Question

A metal M readily forms water-soluble sulphate $\text{MS}{{\text{O}}_{\text{4}}}$, water insoluble hydroxide $\text{M(OH}{{\text{)}}_{\text{2}}}$ and oxide $\text{MO}$which becomes inert on heating.
The hydroxide is soluble in NaOH. The metal M is:
(A) Be
(B) Mg
(C) Ca
(D) Sr

Answer 1

Hint: The metal undergoing the reaction is dependent on the size of its cationic form which will help to determine its chemical nature as its sulphate is water-soluble and $\text{NaOH}$ soluble hydroxide, indicating its acidic nature.

Complete step by step solution:
In the group, 2 elements of the alkaline earth metals, the cations $({{M}^{+2}})$ on moving down the group increases in size. Due to which their lattice enthalpy and the hydration enthalpy decreases down the group. As the bond between the cations and anions becomes longer with a decrease in the attractive force and also, they get less hydrated moving down the group.
But, in case of sulphates of alkaline earth metals, the decrease in the hydration enthalpy is more compared to the lattice enthalpy because of the large size of sulphate ion, causing a decrease in their solubility down the group. Thus, only hydrated beryllium sulphate and magnesium sulphate are soluble.
$Be+{{H}_{2}}S{{O}_{4}}\to BeS{{O}_{4}}+{{H}_{2}}$
Whereas, in case of the hydroxides of alkaline earth metals, due to the small size of the $O{{H}^{-}}$ ions, the cations make up for the distance between them. Thus, the decrease in lattice enthalpy is more prominent than the hydration enthalpy leading to more solubility increase down the group. Only magnesium hydroxide and beryllium hydroxide are insoluble in water.
As given, the hydroxide of the metals is soluble in $\text{NaOH}$, it is possible only in case of beryllium which is amphoteric in nature, that it acts as both an acid or base. Thus, they dissolve in sodium hydroxide by acting as a strong acid. The oxide of beryllium is also inert on heating.
\[Be{{\left( OH \right)}_{2}}+2NaOH\to N{{a}_{2}}Be{{O}_{2}}+{{H}_{2}}O\]
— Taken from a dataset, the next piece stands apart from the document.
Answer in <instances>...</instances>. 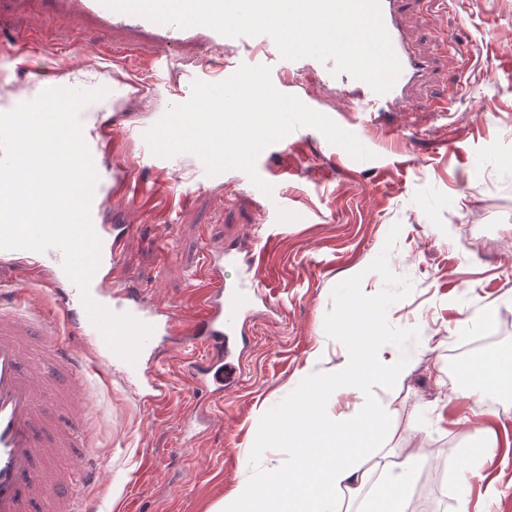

Hence, the answer is option (A)- $Be$.

Note: The hydration enthalpy is solely dependent on the size of the ions, whereas the lattice enthalpy governs both the size and the distance between the ions. The hydroxides of alkaline earth metals are generally basic in nature, but due to the smaller size of beryllium, it has a peculiar nature, acting as amphoteric hydroxide.